She knew they’d been monitoring her every breath.
After a quick meal, they’d been on their way. And apparently, Azriel hadn’t missed the scent of her hands still leaking blood.
Nesta halted ahead, as if concerned by Azriel’s words, and when the female backtracked, hand outstretched, Bryce showed her scraped-up palms.
“Something in the water?” Nesta murmured to Azriel.
“Her knees healed,” Azriel murmured back.
Bryce didn’t want to know how he knew that. She peered at her raw, scraped hands, the smeared blood and lingering mud on them. “Maybe my magic’s weird down here. It’d explain why the star is doing its … GPS thing.”
Her tongue stumbled over the GPS pronunciation in their language, but if they had no idea what the Hel she was talking about, they didn’t let on.
Instead, Azriel asked, “How fast do you usually heal?” He reached for her hand, her starlight washing over the golden skin of his own hands … and the scars there. Covering every inch.
She’d seen them during their first encounter on that misty riverbank, but had forgotten until now. She’d never seen such extensive burn scars.
The sword and dagger, so close now, began their thrumming and tugging. Her hearing hollowed out, her gut with it.

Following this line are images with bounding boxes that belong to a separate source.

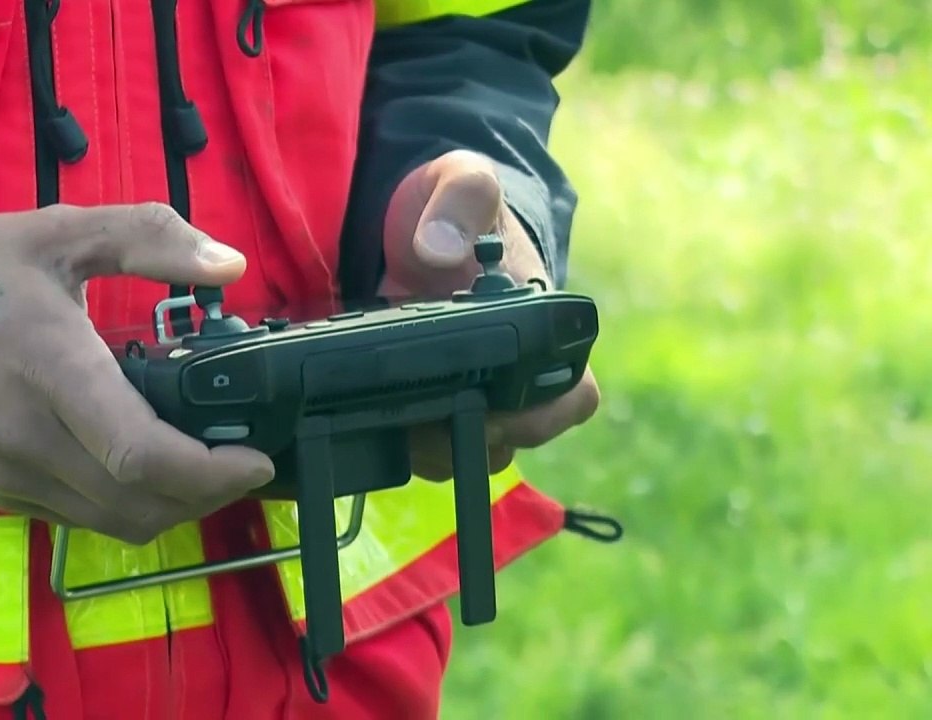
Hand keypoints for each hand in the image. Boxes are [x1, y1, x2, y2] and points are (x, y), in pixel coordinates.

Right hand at [0, 203, 274, 543]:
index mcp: (52, 373)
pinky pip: (77, 519)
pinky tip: (143, 474)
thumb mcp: (56, 233)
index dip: (212, 473)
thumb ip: (149, 238)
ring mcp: (8, 476)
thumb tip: (232, 262)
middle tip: (242, 465)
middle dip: (207, 497)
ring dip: (171, 510)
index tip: (257, 459)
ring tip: (206, 473)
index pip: (142, 457)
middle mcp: (30, 441)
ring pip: (112, 524)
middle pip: (139, 506)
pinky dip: (124, 509)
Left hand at [381, 149, 599, 479]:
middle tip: (426, 419)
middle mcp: (513, 372)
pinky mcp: (427, 401)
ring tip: (397, 420)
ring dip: (436, 447)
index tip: (496, 409)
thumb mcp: (462, 183)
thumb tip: (437, 250)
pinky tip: (375, 417)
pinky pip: (429, 446)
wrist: (416, 221)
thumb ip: (460, 203)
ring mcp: (471, 392)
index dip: (544, 415)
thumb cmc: (454, 205)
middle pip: (516, 440)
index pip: (573, 396)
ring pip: (472, 453)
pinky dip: (406, 441)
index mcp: (540, 328)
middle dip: (474, 440)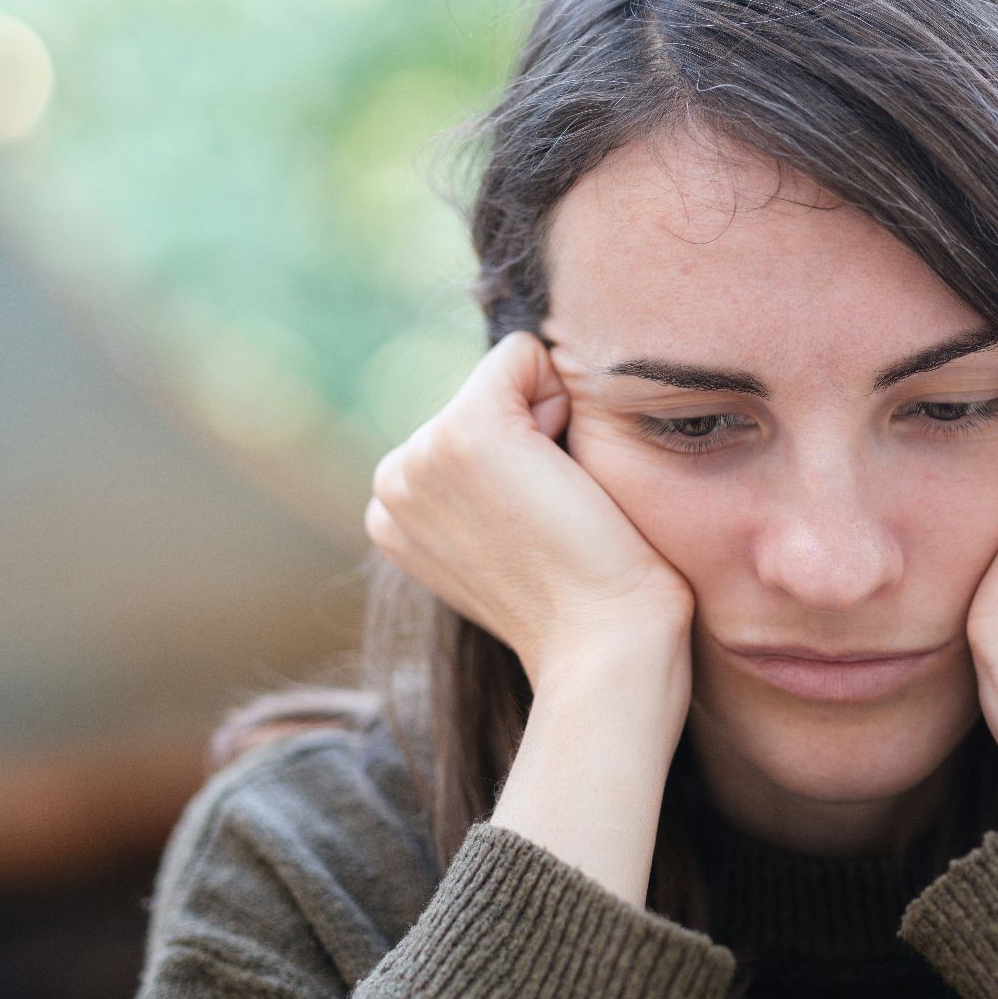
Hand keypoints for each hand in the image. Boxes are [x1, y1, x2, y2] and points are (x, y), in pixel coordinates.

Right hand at [365, 329, 695, 703]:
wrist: (605, 643)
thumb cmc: (586, 599)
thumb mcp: (509, 536)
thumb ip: (488, 487)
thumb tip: (522, 431)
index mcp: (394, 511)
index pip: (466, 425)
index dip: (525, 461)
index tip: (538, 528)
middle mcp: (392, 481)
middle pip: (488, 393)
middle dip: (535, 437)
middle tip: (553, 520)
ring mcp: (421, 456)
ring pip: (507, 377)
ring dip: (552, 427)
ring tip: (557, 507)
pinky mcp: (465, 433)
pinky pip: (523, 355)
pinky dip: (562, 397)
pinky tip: (565, 477)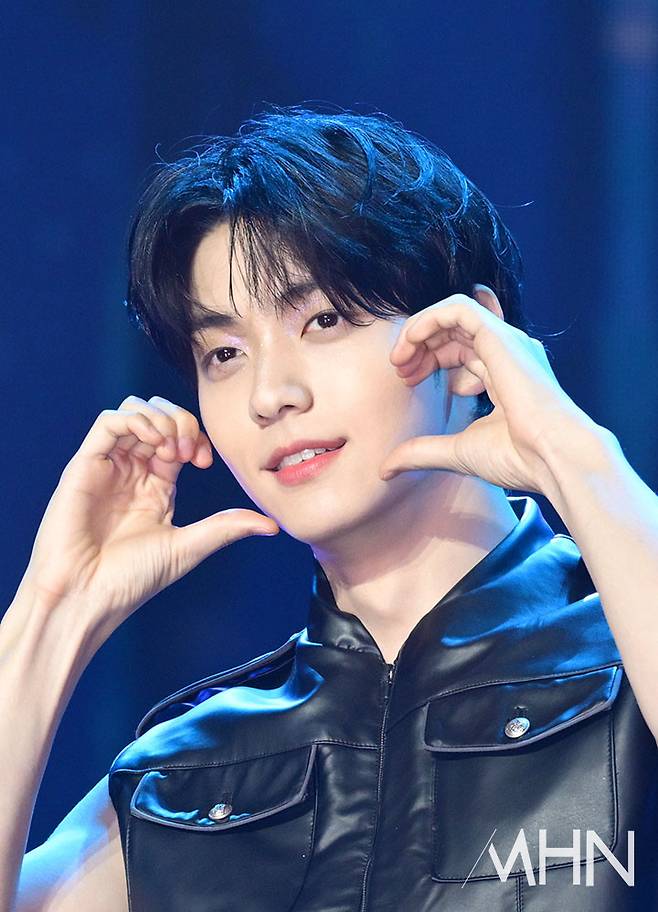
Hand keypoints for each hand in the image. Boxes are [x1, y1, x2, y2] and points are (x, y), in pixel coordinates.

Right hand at [20, 395, 278, 641]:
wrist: (87, 597)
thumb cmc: (130, 580)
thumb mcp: (188, 547)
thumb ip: (226, 527)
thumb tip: (272, 525)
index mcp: (156, 485)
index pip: (180, 438)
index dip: (197, 437)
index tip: (205, 462)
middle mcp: (131, 470)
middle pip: (158, 415)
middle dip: (182, 422)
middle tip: (189, 452)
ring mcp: (107, 466)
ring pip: (134, 411)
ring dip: (161, 418)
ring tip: (171, 446)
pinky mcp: (84, 465)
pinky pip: (109, 422)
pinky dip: (135, 420)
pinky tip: (153, 441)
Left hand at [379, 289, 599, 493]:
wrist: (553, 459)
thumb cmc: (520, 458)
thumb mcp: (456, 452)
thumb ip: (421, 452)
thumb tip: (386, 469)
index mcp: (505, 375)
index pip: (462, 349)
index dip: (429, 359)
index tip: (407, 381)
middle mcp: (508, 353)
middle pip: (455, 332)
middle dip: (421, 346)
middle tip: (400, 371)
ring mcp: (507, 343)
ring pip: (454, 314)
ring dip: (420, 332)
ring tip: (400, 360)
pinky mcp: (500, 338)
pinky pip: (458, 308)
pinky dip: (429, 319)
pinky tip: (411, 340)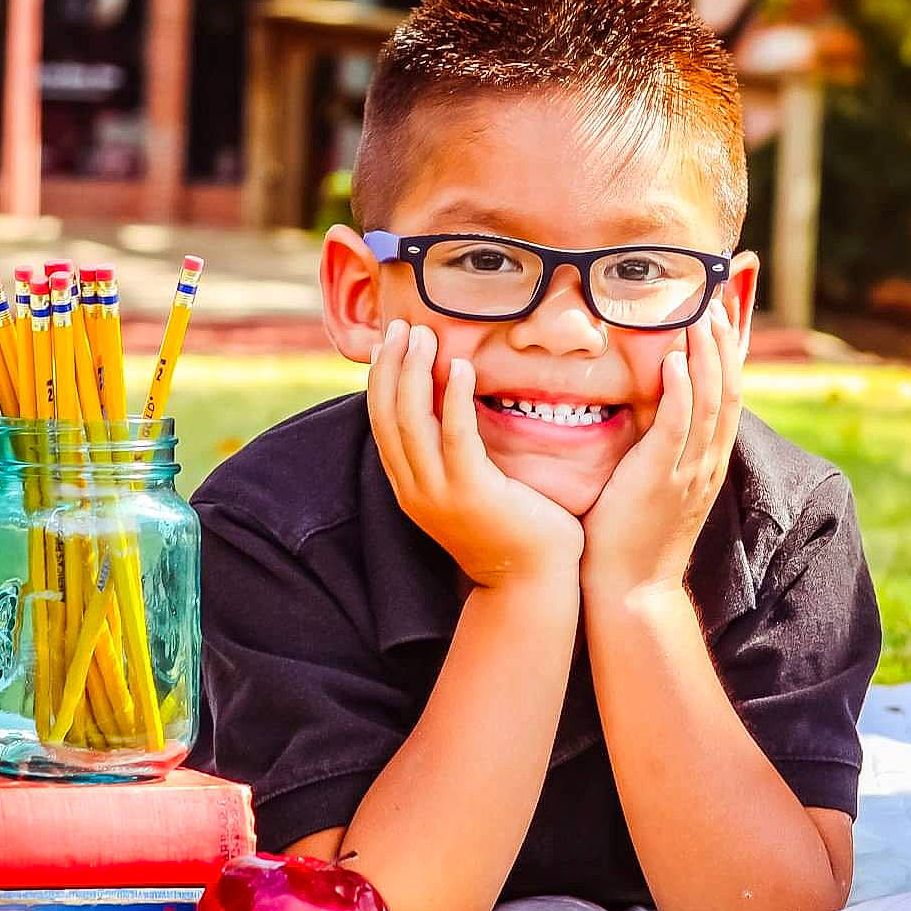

Azriel’s wings twitched once again.
But Bryce said of her bleeding hands, blocking out the blades’ call, “I’m half-human, so I’m used to slower healing, but since making the Drop, I’ve been healing at relatively normal Vanir speeds.”
Nesta must have been filled in on the Drop as well, because she didn’t question what it was. She only said, “Maybe it has something to do with your magic needing so long to replenish, too.”
“Again,” Azriel reminded them, “her knees have healed.”
Bryce glanced at the thick scarring over his fingers. What—who—had done such a brutal thing to him? And though she knew it was dumb to open up, to show any vulnerability, she said quietly, “The male who fathered me … he used to burn my brother to punish him. The scars never healed for him, either.” Ruhn had just tattooed over them. A fact she’d only learned right before she’d come here, and knowing about the pain he’d suffered—
Azriel dropped her hand. But he said nothing as he stepped back, far enough away that the sword and dagger stopped chattering to Bryce. If they continued plaguing him, he made no sign. He only motioned them to keep moving before prowling off into the gloom, taking the lead this time. Bryce watched him for a moment before following, heart heavy in her chest for some reason she couldn’t place.
Nesta continued down the tunnel, this time staying a little closer to Bryce. The female said a shade quietly, “I’m sorry about your brother’s suffering.”
The words steadied Bryce, focused her. “I’ll make sure my sire pays for it one day.”
“Good” was all Nesta said. “Good.”
* * *
“Tell me about the Daglan.” Bryce’s voice echoed too loudly in the otherwise silent cave from where she sat against the tunnel wall, a carving of three dancing Fae females above her. The scent of her blood filled the cave, the wounds on her hands still open and bleeding. Not enough to be alarming, but a small, steady ooze every now and then.
Azriel and Nesta, sitting beside each other with the ease of familiarity, both frowned. Nesta said, “I don’t know anything about them.” She considered, then added, “I slew one of their contemporaries, though. About seven months ago.”
Bryce’s brows rose. “So not an Asteri—Daglan, I mean?”
Azriel shifted. Nesta glanced sidelong at him, marking the movement, but said to Bryce, “I don’t think so. The creature—Lanthys—was a breed unto himself. He was … horrible.”
Bryce angled her head. “How did you kill him?”
Nesta said nothing.
Bryce’s gaze lifted to the sword hilt peeking above the warrior’s shoulder. “With that?”
Nesta just said, “Its name is Ataraxia.”
“That’s an Old Language word.” Nesta nodded. Bryce murmured, “Inner Peace—that’s your sword’s name?”
“Lanthys laughed when he heard it, too.”
“I’m not laughing,” Bryce said, meeting the female’s stare.
She found nothing but open curiosity on Nesta’s face. Nesta said, “The scar your light comes from … it’s shaped like an eight-pointed star. Why?”